3. Mai 2024

Wege zur Klimaneutralität im Gebäudebereich

Berlin (ab) – Wie kann es gelingen, den CO2 Ausstoß im Gebäudebereich weiter zu vermindern und bis 2045 Klimaneutralität zu erreichen?  Im Auftrag des ZIA haben die Universitäts-Professoren Prof. Dr.-Ing. Kunibert Lennerts (KIT) und Prof. Dr.-Ing. M. Norbert Fisch (siz energieplus) untersucht, welche Maßnahmen besonders effektiv sind, um den Pfad zu einem klimaneutralen Gebäudebestand erfolgreich zu beschreiten. Sie stellten die Studie „Verantwortung übernehmen – Der Gebäudebereich auf dem Weg zur Klimaneutralität“ am Freitag, den 10. Dezember 2021 vor.

Mit der Entscheidung des Bundesverfassungsgerichtes vom April 2021 und dem neuen Klimaschutzgesetzt werden dem Gebäudesektor Einsparziele gesetzt. Bis 2045 soll Klimaneutralität erreicht werden und bis 2030 müssen rund 53 Mio. Tonnen Treibhausgasemissionen reduziert werden. Dieser Betrachtungsweise liegen jahresbezogene Zielwerte zugrunde und werden nach dem Quellprinzip formuliert, d.h. berücksichtigt werden nur die Emissionen, die unmittelbar vor Ort entweichen.

Studienautor Prof. Lennerts hält eine andere Bewertungsgrundlage für sinnvoller. Vielmehr müsse das absolute Emissionsbudget nach dem Verursacherprinzip als Bewertungsgrundlage herangezogen werden, das nicht überschritten werden darf. Zu dieser Bewertungsgrundlage habe sich auch die Immobilienwirtschaft verpflichtet. Das Verursacherprinzip bilanziert dort alle Treibhausgasemissionen, wo sie entstehen. Alle gebäuderelevanten Treibhausgasemissionen werden dem Gebäude und nicht anderen Sektoren zugeordnet. „Nach dem Quellprinzip entfallen rund 16 Prozent der gesamten Treibhausgasemissionen auf den Gebäudesektor. Nach dem Verursacherprinzip sei der Gebäudebereich mit 40 Prozent am CO2 Ausstoß beteiligt.“, verdeutlichte Prof. Lennarts die Unterschiede in der Bewertungsgrundlage. Das Verursacherprinzip bildet die Basis der Überlegungen dieser Studie.

> Ihre Aufgabe
Geben Sie bitte den Abschnitt des Textes zur Klimaneutralität im Gebäudebereich zwischen „Studienautor Prof. Lennerts“ und „Überlegungen dieser Studie.“ wortgetreu wieder, beide Stellen eingeschlossen. Das Material spielt hierfür keine Rolle.

> Datenabschnitt
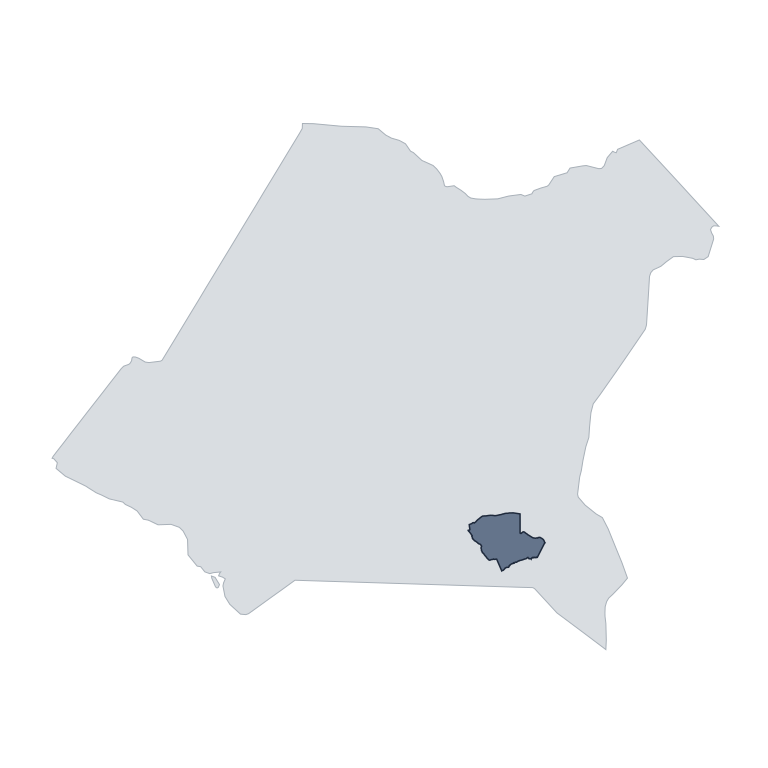 Tarbaj, North-Eastern, Kenya shown in context, rotated 92°
{"feature_id": "3690345B53726856133736", "entity_name": "Tarbaj", "entity_type": "district", "adm_level": 2, "iso_a3": "KEN", "parent_name": "Kenya", "parent_adm1": "North-Eastern", "projection": "mercator", "projection_center": [40.301, 2.381], "detail": "fine", "context": "in_parent", "style": "filled", "palette": "slate", "viewbox_px": 768, "rotation_deg": 92, "n_neighbors": 0, "source": "geoboundaries", "source_scale": "gbopen_adm2", "svg_char_len": 8003}
<svg xmlns="http://www.w3.org/2000/svg" viewBox="0 0 768 768"><g transform="rotate(92 384 384)"><path d="M126.5,474.6L126.3,463.6L127.9,435.6L127.7,411.0L129.1,398.7L135.2,390.9L138.0,385.2L140.0,377.3L143.2,370.9L150.4,365.6L151.7,362.7L159.3,353.9L163.9,342.6L167.3,338.8L171.6,335.3L174.7,333.4L179.7,331.5L183.6,330.5L184.3,329.6L184.7,327.8L183.4,320.8L185.0,318.5L187.7,313.8L190.8,309.4L193.5,306.7L195.1,303.8L195.8,298.9L195.9,295.4L195.9,289.7L195.0,276.8L191.8,265.9L189.8,253.8L191.3,249.8L188.7,242.7L187.4,242.3L185.4,240.8L182.7,234.1L180.7,227.9L179.5,226.4L170.8,221.1L166.5,208.4L161.7,205.6L159.1,193.1L158.6,189.5L161.3,177.0L161.0,174.1L158.1,171.5L150.0,168.8L143.4,163.6L144.3,161.8L144.8,160.0L141.3,158.7L131.2,137.3L144.2,124.4L157.3,111.4L174.1,94.8L189.5,79.7L202.8,66.6L214.7,54.9L214.4,57.1L214.4,60.1L215.9,61.9L218.3,63.1L221.7,61.8L224.7,60.0L227.6,59.6L245.4,64.5L248.4,68.7L248.2,73.3L249.0,76.6L247.6,79.9L246.1,90.0L246.6,99.2L251.9,106.0L256.7,111.4L260.5,118.9L263.3,121.2L267.2,122.4L279.4,122.7L297.6,123.2L315.0,123.7L316.6,123.9L320.3,124.9L336.4,135.1L351.1,144.4L363.6,152.4L375.7,160.3L387.4,167.9L396.5,174.2L405.5,176.2L420.1,177.1L430.2,177.4L439.6,180.1L453.4,182.5L463.8,183.8L470.1,185.2L487.4,186.7L490.3,185.9L498.0,178.8L506.5,167.4L509.9,161.1L521.0,154.9L540.5,146.2L554.2,140.0L569.5,133.9L576.4,139.2L586.0,147.8L590.2,152.0L593.7,153.9L598.9,155.2L605.2,155.2L608.6,155.0L615.7,153.9L632.2,152.9L641.7,153.0L633.7,164.4L624.2,178.0L606.7,203.2L593.3,216.4L583.2,226.4L582.3,228.2L582.4,239.3L582.5,266.5L582.7,321.0L582.9,375.4L583.1,429.8L583.2,457.0L583.2,466.1L592.1,477.5L600.7,488.7L612.2,503.5L618.3,511.4L619.3,514.1L619.0,519.4L609.6,530.4L601.9,535.5L591.5,537.9L588.4,537.4L584.3,535.8L582.7,538.5L581.5,542.6L579.2,541.8L577.5,540.6L578.5,547.9L579.6,551.5L578.0,556.5L573.0,560.8L572.5,564.4L561.6,573.9L546.2,574.9L538.0,579.6L534.4,583.5L531.7,591.9L532.6,604.9L528.3,614.8L527.5,619.8L519.5,626.3L516.0,632.2L513.4,638.3L511.1,640.9L508.4,654.5L504.7,662.7L503.7,665.4L502.7,667.9L499.9,672.7L498.0,676.0L496.6,678.2L487.2,699.3L479.8,708.8L474.1,707.7L470.2,711.4L469.8,713.1L467.8,712.1L463.0,708.7L453.1,701.5L443.1,694.4L433.2,687.2L423.3,680.1L413.4,672.9L403.5,665.7L393.6,658.6L383.7,651.4L377.9,647.2L375.3,644.8L373.3,639.8L372.3,638.6L369.7,637.1L366.6,636.7L365.7,635.8L365.7,633.4L366.8,630.0L370.4,623.4L370.8,619.6L370.1,615.2L369.0,608.2L368.0,606.6L361.4,602.9L347.7,595.2L333.9,587.5L320.1,579.8L306.4,572.1L292.6,564.5L278.9,556.8L265.1,549.1L251.4,541.4L237.6,533.7L223.8,526.0L210.1,518.3L196.3,510.7L182.6,503.0L168.8,495.3L155.0,487.6L141.3,479.9L136.1,477.0L131.5,474.6L126.5,474.6ZM584.2,549.3L581.9,549.8L583.1,546.1L590.2,541.4L593.0,542.5L593.6,543.5L593.4,544.5L592.2,545.5L584.2,549.3Z" fill="#d9dde1" stroke="#a8b0b8" stroke-width="1"/><path d="M521.5,293.9L524.0,293.6L524.9,293.3L525.4,293.3L525.8,293.2L526.0,293.2L526.4,293.1L526.6,293.1L526.8,293.3L527.0,293.5L527.2,294.1L527.2,294.6L527.3,294.8L527.5,294.7L528.0,294.4L528.8,293.5L529.0,293.4L529.5,292.9L529.8,292.7L530.4,292.2L530.6,292.1L531.1,291.6L531.5,291.5L531.6,291.4L531.9,291.2L532.2,290.8L532.3,290.6L532.5,290.6L532.8,290.8L533.2,290.9L533.3,290.8L533.8,290.5L534.0,290.4L534.3,290.3L534.6,290.3L534.8,290.4L535.0,290.3L535.4,290.0L535.5,289.9L535.9,289.5L536.0,289.5L536.0,289.3L536.1,289.2L536.9,288.6L537.2,288.4L537.3,288.3L537.4,288.1L537.5,288.0L537.5,287.9L537.6,287.6L537.8,287.4L537.9,287.1L538.1,286.7L538.5,286.2L538.9,285.6L539.0,285.4L539.2,285.1L539.4,284.9L539.5,284.8L539.7,284.7L539.8,284.4L540.0,284.3L540.2,283.9L540.4,283.7L540.5,283.5L540.5,283.2L540.8,282.3L540.9,282.1L541.0,281.9L541.6,281.6L541.7,281.4L541.9,281.3L542.2,281.1L542.4,280.9L542.7,280.8L543.0,280.8L543.3,281.0L543.5,281.1L543.9,281.1L544.2,281.3L544.3,281.3L544.5,281.3L544.8,281.3L545.0,281.2L545.3,281.0L545.5,280.9L546.0,280.8L546.5,280.9L546.8,280.8L547.3,280.7L547.5,280.5L547.7,280.3L547.9,280.1L548.0,280.1L548.5,280.0L549.1,279.8L549.2,279.7L549.3,279.6L549.4,279.4L549.5,279.1L549.7,278.8L549.8,278.7L550.1,278.4L550.3,278.3L550.6,278.1L550.8,278.0L551.0,277.9L551.4,277.5L551.9,277.1L552.0,277.0L552.2,276.9L552.3,276.8L552.4,276.7L552.5,276.5L552.7,276.2L553.0,276.0L553.8,275.5L554.1,275.3L554.3,275.1L554.6,274.7L555.1,274.2L555.9,273.4L556.2,272.9L556.3,272.8L556.3,272.7L556.4,272.4L556.4,272.0L556.3,271.9L556.2,271.6L556.1,271.4L556.0,271.2L555.9,271.0L555.8,270.9L555.7,270.7L555.7,270.3L555.6,269.5L555.5,269.1L555.4,268.9L555.1,268.6L555.1,268.4L555.2,268.2L555.4,267.8L555.4,267.1L555.3,266.7L555.1,265.9L555.1,265.7L555.1,265.3L566.7,259.8L566.4,259.5L566.3,259.3L566.2,259.1L566.2,258.8L566.1,258.5L565.9,258.2L565.7,258.0L565.2,257.6L564.9,257.3L564.6,257.0L564.4,256.9L564.0,256.7L563.7,256.5L563.7,256.1L563.6,255.9L563.4,255.8L563.2,255.6L563.0,255.3L563.0,254.8L563.0,254.5L562.9,254.3L562.9,253.4L562.8,253.1L562.5,252.9L562.4,252.8L562.2,252.7L561.7,252.7L561.4,252.6L561.4,252.4L561.3,252.2L561.1,252.2L560.8,252.1L560.7,251.7L560.4,251.6L560.2,251.4L560.0,251.2L559.9,251.0L559.7,250.8L559.4,250.3L559.2,250.0L559.1,249.9L559.0,249.7L559.0,249.4L559.1,249.1L559.0,248.9L558.4,248.5L558.2,248.3L558.4,248.1L558.6,247.9L558.6,247.7L558.0,247.1L557.6,246.8L557.5,246.5L557.4,246.3L557.5,245.7L557.5,245.3L557.2,244.9L556.9,244.5L556.8,244.3L556.6,244.2L556.4,243.8L556.3,243.6L556.1,243.4L556.1,243.2L556.2,242.9L556.0,242.7L555.8,242.5L555.7,242.3L555.6,242.1L555.5,241.9L555.5,241.2L555.4,241.0L555.2,240.4L555.1,240.2L555.0,239.8L554.9,239.6L554.9,239.3L554.7,239.1L554.7,238.9L554.6,238.6L554.5,238.4L554.3,238.1L554.1,237.8L554.1,237.7L554.1,237.3L553.9,237.0L553.9,236.8L553.8,236.4L553.7,236.1L553.6,235.8L553.4,235.5L553.2,235.4L552.7,234.8L552.5,234.6L552.3,234.3L552.3,234.1L552.8,233.9L552.9,233.7L553.1,233.3L553.2,233.1L553.5,233.1L553.6,232.8L553.5,232.6L553.6,232.4L553.6,232.2L553.5,231.6L553.6,231.4L553.5,231.1L553.5,230.8L553.7,230.7L553.2,230.5L553.0,230.2L552.9,230.1L552.7,230.2L552.4,229.9L552.5,229.7L552.5,229.4L552.2,229.3L552.0,229.1L552.0,228.9L552.2,228.7L552.4,228.7L552.5,228.5L552.4,228.2L552.1,228.0L552.0,227.9L552.2,227.7L552.1,227.4L552.1,227.2L552.3,226.9L552.2,226.8L552.0,226.7L552.0,226.4L552.0,226.2L552.2,225.8L552.1,225.6L551.9,225.5L552.0,225.4L552.0,225.2L551.9,225.0L551.9,224.9L551.9,224.7L550.4,224.0L544.8,221.4L537.5,218.0L537.1,217.5L536.5,218.0L536.2,218.1L535.6,218.3L534.5,218.9L534.2,219.1L534.0,219.3L533.6,219.7L533.5,219.9L533.0,220.6L532.7,221.0L532.6,221.3L532.5,221.5L532.2,222.1L531.9,222.6L531.8,222.9L531.9,223.2L531.9,223.4L532.0,223.7L532.0,224.0L532.0,224.5L532.4,224.8L532.5,224.9L532.6,225.0L532.5,225.7L532.5,225.9L532.5,226.1L532.7,226.8L532.8,227.0L532.9,227.4L532.8,227.7L532.7,228.3L532.6,229.0L532.6,229.5L532.0,230.8L530.0,234.2L529.8,234.6L529.6,235.1L529.4,235.3L529.0,235.7L528.9,235.8L528.4,236.7L528.2,237.0L528.1,237.3L527.9,237.6L527.7,237.7L527.5,237.9L527.4,238.1L527.2,238.3L527.1,238.5L526.9,239.2L526.9,239.8L527.0,239.9L527.0,240.0L527.4,240.4L527.5,240.5L527.8,241.0L528.0,241.2L528.4,241.5L528.5,241.7L528.6,241.9L528.5,242.0L528.4,242.4L528.2,242.8L516.7,243.2L509.1,243.5L509.0,244.1L508.3,250.2L508.5,254.3L508.9,255.8L508.9,257.1L509.0,257.6L509.1,258.5L509.3,259.0L509.6,259.9L509.7,260.1L509.8,261.0L510.0,261.4L510.3,262.0L510.4,262.4L510.6,263.4L510.7,263.9L511.2,265.7L511.5,267.0L511.7,268.2L511.7,268.4L511.7,269.1L511.7,269.4L511.5,270.4L511.5,271.0L511.5,271.7L511.5,272.9L511.7,274.5L511.8,275.1L512.0,276.2L512.1,276.6L512.3,277.6L512.3,278.6L512.4,279.4L512.5,280.2L512.5,280.7L512.9,281.3L513.2,281.9L513.5,282.2L514.0,282.8L514.3,283.2L514.6,283.5L515.5,284.5L516.2,285.4L516.6,285.8L516.8,286.0L517.8,286.9L518.7,287.6L518.9,287.9L519.3,288.4L519.4,288.6L519.7,288.8L519.8,289.0L519.7,289.2L519.5,289.3L519.4,289.7L519.4,290.0L519.6,290.5L519.8,290.8L520.1,291.0L520.4,291.3L520.5,291.5L520.7,292.0L520.8,292.3L521.4,293.6L521.5,293.9Z" fill="#64748b" stroke="#1e293b" stroke-width="1.5"/></g></svg>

> Endergebnis
Studienautor Prof. Lennerts hält eine andere Bewertungsgrundlage für sinnvoller. Vielmehr müsse das absolute Emissionsbudget nach dem Verursacherprinzip als Bewertungsgrundlage herangezogen werden, das nicht überschritten werden darf. Zu dieser Bewertungsgrundlage habe sich auch die Immobilienwirtschaft verpflichtet. Das Verursacherprinzip bilanziert dort alle Treibhausgasemissionen, wo sie entstehen. Alle gebäuderelevanten Treibhausgasemissionen werden dem Gebäude und nicht anderen Sektoren zugeordnet. „Nach dem Quellprinzip entfallen rund 16 Prozent der gesamten Treibhausgasemissionen auf den Gebäudesektor. Nach dem Verursacherprinzip sei der Gebäudebereich mit 40 Prozent am CO2 Ausstoß beteiligt.“, verdeutlichte Prof. Lennarts die Unterschiede in der Bewertungsgrundlage. Das Verursacherprinzip bildet die Basis der Überlegungen dieser Studie.